• **YOUR OBJECTIVE**
A verbatim repeat of the lines below is required, with the pictures removed.

Structured pose outputs:
◇ ◇ ◇ ◇

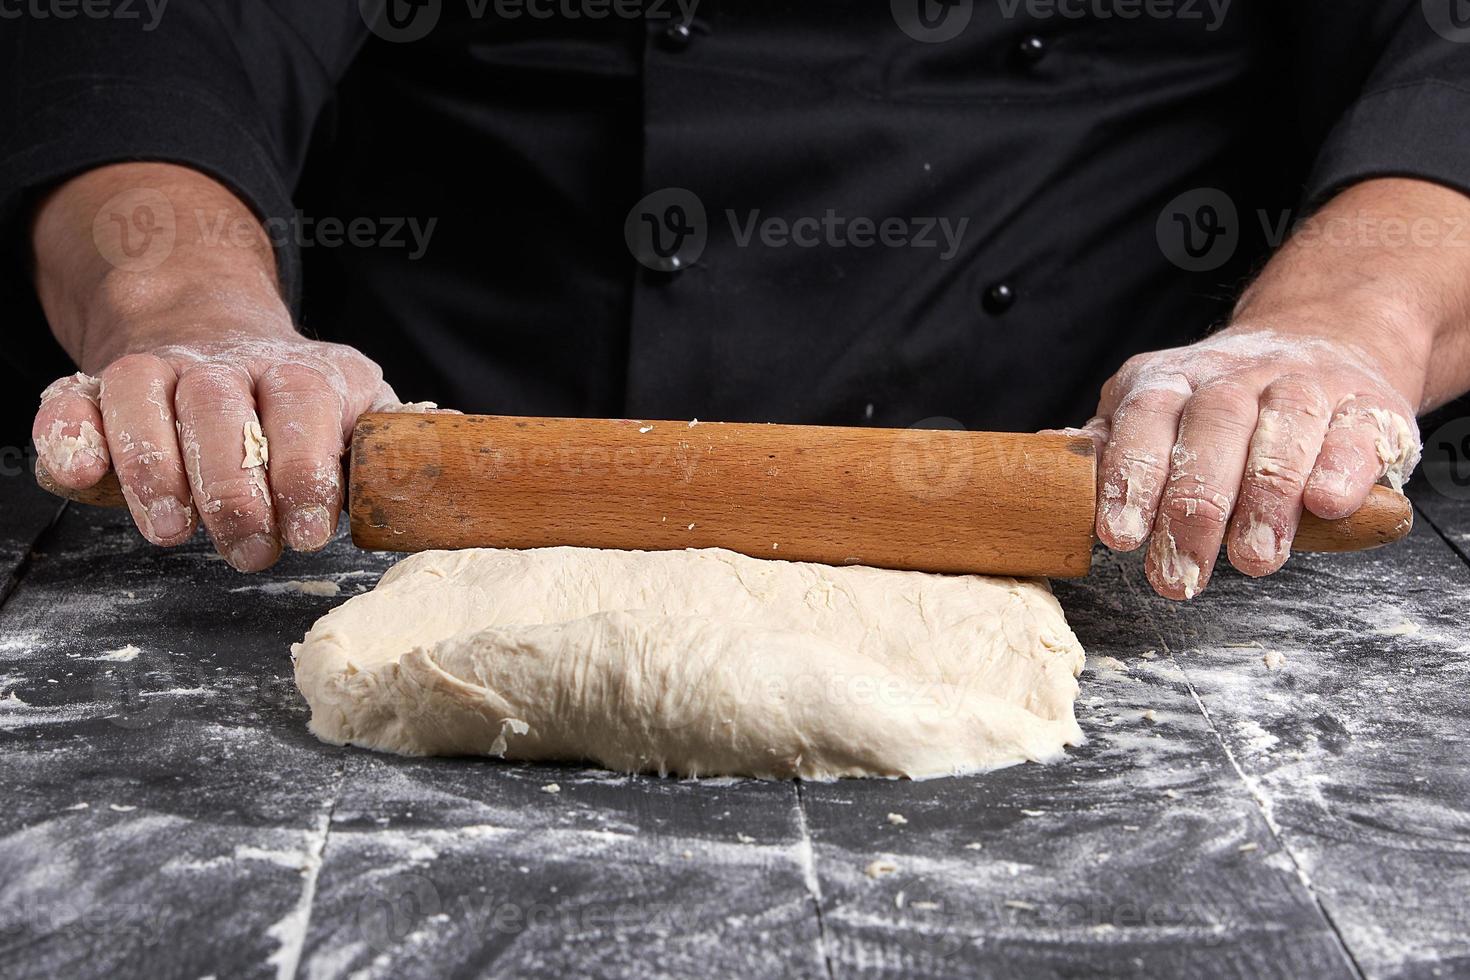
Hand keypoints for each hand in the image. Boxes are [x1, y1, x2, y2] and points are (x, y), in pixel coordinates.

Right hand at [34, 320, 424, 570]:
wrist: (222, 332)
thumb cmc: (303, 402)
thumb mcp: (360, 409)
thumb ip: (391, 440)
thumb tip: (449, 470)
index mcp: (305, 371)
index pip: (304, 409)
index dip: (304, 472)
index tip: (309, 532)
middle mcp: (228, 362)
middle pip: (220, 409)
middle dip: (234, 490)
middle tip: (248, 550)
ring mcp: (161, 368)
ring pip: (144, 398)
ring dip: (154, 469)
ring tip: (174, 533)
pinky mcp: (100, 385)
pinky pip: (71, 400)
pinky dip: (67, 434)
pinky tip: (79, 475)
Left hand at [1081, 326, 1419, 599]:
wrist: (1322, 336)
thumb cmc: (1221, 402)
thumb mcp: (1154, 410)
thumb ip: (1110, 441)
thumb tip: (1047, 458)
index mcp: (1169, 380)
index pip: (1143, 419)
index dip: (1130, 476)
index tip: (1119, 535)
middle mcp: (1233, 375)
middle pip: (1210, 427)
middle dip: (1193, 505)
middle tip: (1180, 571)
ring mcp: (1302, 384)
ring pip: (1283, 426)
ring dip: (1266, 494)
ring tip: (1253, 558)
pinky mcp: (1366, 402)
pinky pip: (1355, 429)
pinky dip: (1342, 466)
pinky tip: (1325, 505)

◇ ◇ ◇ ◇

• **WRITTEN SOLUTION**
Hand keypoints for each hand in the image. Boxes are [x1, y1, x2, y2] and points are (x, y), in pixel coordinates.

Right hand at [34, 320, 424, 570]:
wrist: (222, 332)
thumb cmc: (303, 402)
thumb mcp: (360, 409)
thumb ip: (391, 440)
thumb tip: (449, 470)
index mcp: (305, 371)
index pip: (304, 409)
index dip: (304, 472)
index tip: (309, 532)
middle mcp: (228, 362)
middle pip: (220, 409)
middle dip: (234, 490)
middle tip: (248, 550)
ring mcp: (161, 368)
ring pip: (144, 398)
ring dip: (154, 469)
ring tip: (174, 533)
pinky mcp: (100, 385)
pinky pip: (71, 400)
pinky dip: (67, 434)
pinky tip: (79, 475)
Left hand at [1081, 326, 1419, 599]:
wrist: (1322, 336)
thumb cmc: (1221, 402)
thumb mcp: (1154, 410)
thumb ip: (1110, 441)
thumb tip: (1047, 458)
index mcp: (1169, 380)
index pip: (1143, 419)
index dip: (1130, 476)
index tip: (1119, 535)
middle mcp: (1233, 375)
middle pip: (1210, 427)
middle dip: (1193, 505)
middle tip: (1180, 571)
ring mcp: (1302, 384)
ring pip: (1283, 426)
ring dip: (1266, 494)
ring tip: (1253, 558)
pinky mcp: (1366, 402)
pinky pip: (1355, 429)
pinky dip: (1342, 466)
pinky tip: (1325, 505)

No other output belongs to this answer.